Cloud Gives DNA Compiler Wings
Imagine being able to turn bacteria into molecular factories, capable of producing everything from earth-friendly biofuels to personalized medicines? This is the promise of synthetic biology, which has made remarkable advances over the last decade, taking tools and concepts from physics, engineering and computer science to design new biological systems.
One of the foremost researchers in the field is Professor Howard Salis. An assistant professor at Penn State University, Salis developed a cloud-based software platform, called DNA Compiler, to support the efforts of synthetic biology researchers around the world.
In an interview with HPCwire, Salis explains that even the simplest bacterium has more moving parts than an automobile, but nature did not provide exact design specifications for how those living organisms function.
One of the primary goals of microbiology and genomics is to reverse-engineer these design specifications. In synthetic biology and in metabolic engineering, the objective is to forward engineer non-natural organisms in order to solve humanity’s problems.
“It’s a long-term goal of the world to reduce reliance on petrochemical feedstock and to manufacture chemicals at low-cost and renewably,” states Salis.
“In addition, if we know how an organism functions, we can treat diseases more efficiently, not just by trying to find a particular drug that happens to work, but by designing new drugs that harvest specific mechanisms that treat very specific diseases.”
Designing DNA sequences is computationally intensive. The number of possible mutations in a short DNA sequence is greater than the number of atoms in the universe. Salis’ group uses optimization algorithms to identify a DNA sequence that achieves a specific behavior.
“Even though DNA is a universal genetic code, a bacterium will interpret its DNA in one way, but a human cell, for example, will interpret its DNA differently,” explains Salis.
“There are very specific physical and chemical interactions in the cell that determine how an organism reads its DNA and expresses its gene.
“By knowing those physical and chemical interactions and developing quantitative models to predict the strength of those interactions, we can then design new DNA sequences that are interpreted by the organisms, thus writing new code, that will then execute some desired program – so it’s a compiler.”
The DNA compiler is a collection of biophysical models that are predicting the main steps in gene expression and how they all work together to control an organism’s behavior.
About four years ago, Salis and his team created a Web interface to the Compiler, but the site drew so many users that the local campus-based server was soon overloaded. The decision was made to offload the computation to Amazon compute clusters, allowing the underlying model to run its computations on nodes that are dynamically turned on in response to user submissions.
The stack includes a Web interface, written in Python, SQLAlchemy for the database connection, and some JAVA script to make it interactive. On the backend, there’s a front-facing server which makes a RESTFUL API to another server hosted on Amazon’s AWS EC2 computing cluster and S3 distributed storage. EC2 AutoScale groups facilitates dynamic scaling.

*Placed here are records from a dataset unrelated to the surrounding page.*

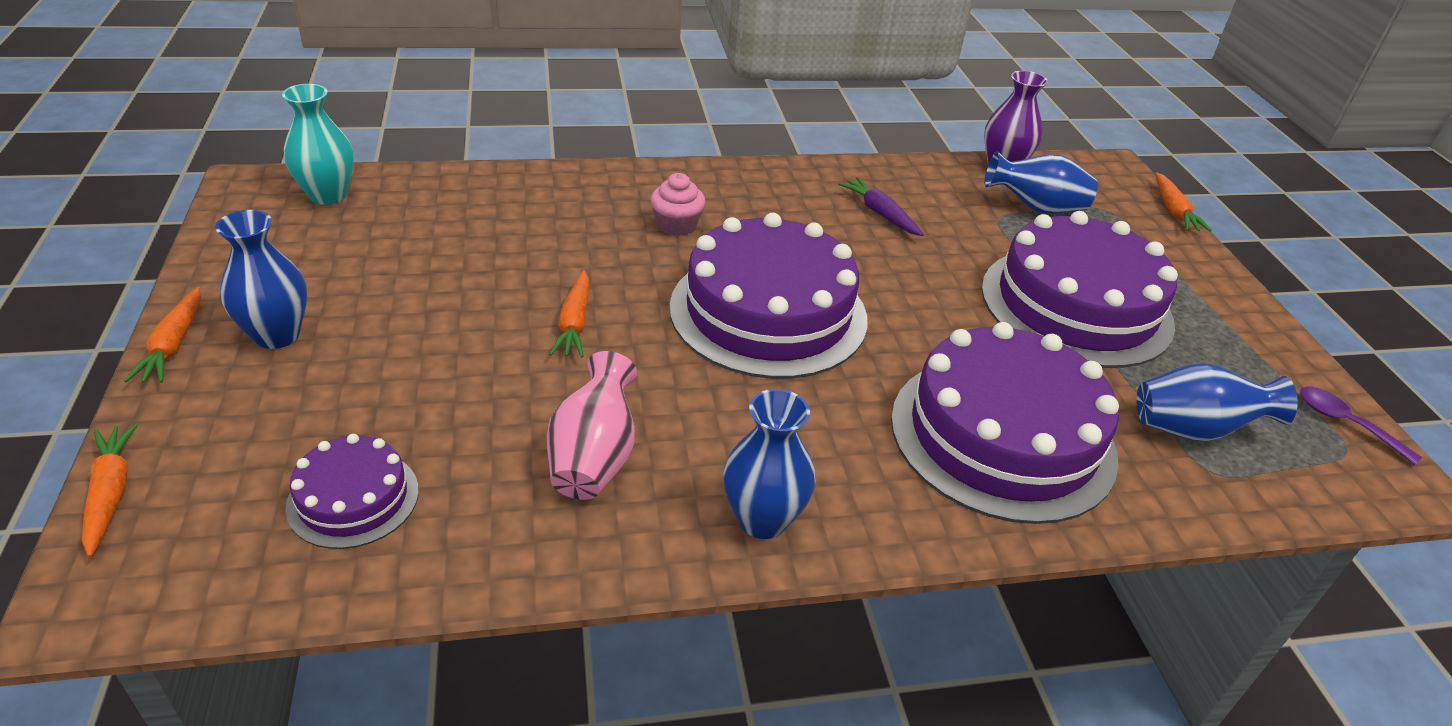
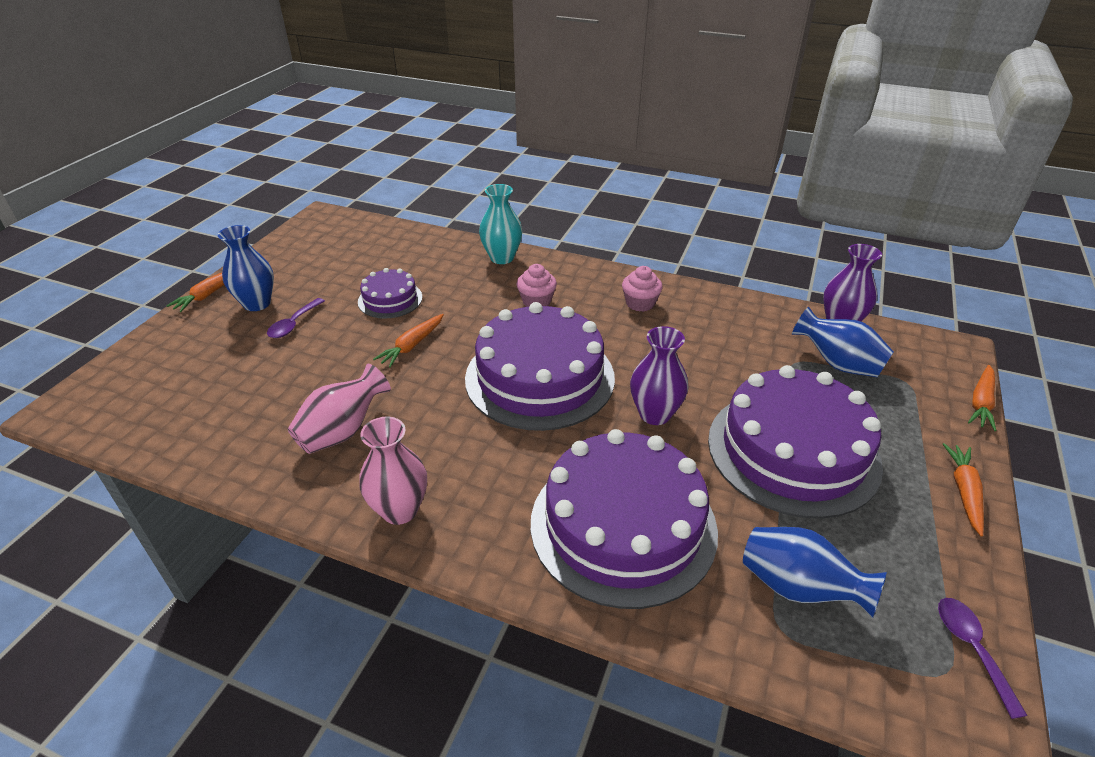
camera: 35 degrees right, 0 degrees up
(111, 493) = (116, 361): orange carrot -> orange carrot (964, 492)
(328, 195) = (354, 231): turquoise vase -> turquoise vase (502, 258)
(353, 498) = (207, 405): purple cake -> purple cake (390, 299)
(370, 346) = (294, 324): none -> purple spoon
(762, 519) = (400, 510): blue vase -> pink vase
(795, 197) = (640, 303): none -> pink cupcake
(880, 213) = (694, 332): purple carrot -> none
(924, 312) = (655, 414): none -> purple vase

Salis said they considered other solutions, but when they signed on two years ago, it was pretty clear that Amazon had the best solution with the best documentation. The fact that Netflix was a primary customer helped allay reliability concerns.
The professor cites ease of operation and the ability to offload management responsibilities as some of the key motivations for moving to a cloud based-solution. Of course, the scalability has been a huge boon to users who no longer have to deal with long wait times and also enjoy faster compute times.
So far, more than 6,000 registered users from MIT, Harvard, Caltech, Stanford, Rice, Imperial College, and many more institutions, have used the DNA Compiler to engineer more than 50,000 DNA sequences.
Although computational methods are used to design synthetic organisms, Salis points out that the design of an organism is very different compared to the design of a semiconductor chip.
“Designing life will be more like designing a space shuttle than designing a chip,” says Salis. “A space shuttle has a lot of moving parts and is operating under extreme conditions. If something goes wrong, it can effect other things.”
At its current pace of progress, Salis predicts that biotech will have almost complete control over energy metabolism of cells in the next five years, leading to a much better capability to manufacture a large diversity of chemicals.
“Starting right now, if you had the financial resources, you could reengineer an entire organism with the sole purpose of manufacturing a biofield,” he states. “Every single nucleotide in that organism could be optimized for the sole purpose of manufacturing a biofield with very high production rates. That is very different compared to what people have done in the past which is to make small number of mutations to an existing microbe in order to improve production.”
A paper detailing the team’s research appears in a recent issue of the journal Molecular Systems Biology.